(Records from a collection)

■ ■ ■

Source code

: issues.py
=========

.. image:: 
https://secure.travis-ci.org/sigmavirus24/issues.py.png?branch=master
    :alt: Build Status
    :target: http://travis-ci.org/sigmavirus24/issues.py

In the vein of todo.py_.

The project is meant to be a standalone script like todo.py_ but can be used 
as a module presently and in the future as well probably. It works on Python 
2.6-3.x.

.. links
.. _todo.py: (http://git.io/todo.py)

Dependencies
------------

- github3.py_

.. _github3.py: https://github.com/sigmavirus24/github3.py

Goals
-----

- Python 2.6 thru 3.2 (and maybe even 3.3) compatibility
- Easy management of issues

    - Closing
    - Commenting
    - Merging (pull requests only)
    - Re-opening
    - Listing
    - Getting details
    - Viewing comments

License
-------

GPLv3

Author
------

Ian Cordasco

■ ■ ■

The output must consist solely of the lines from the first line of the records through the line containing "- Commenting", reproduced exactly.

Source code

: issues.py
=========

.. image:: 
https://secure.travis-ci.org/sigmavirus24/issues.py.png?branch=master
    :alt: Build Status
    :target: http://travis-ci.org/sigmavirus24/issues.py

In the vein of todo.py_.

The project is meant to be a standalone script like todo.py_ but can be used 
as a module presently and in the future as well probably. It works on Python 
2.6-3.x.

.. links
.. _todo.py: (http://git.io/todo.py)

Dependencies
------------

- github3.py_

.. _github3.py: https://github.com/sigmavirus24/github3.py

Goals
-----

- Python 2.6 thru 3.2 (and maybe even 3.3) compatibility
- Easy management of issues

    - Closing
    - Commenting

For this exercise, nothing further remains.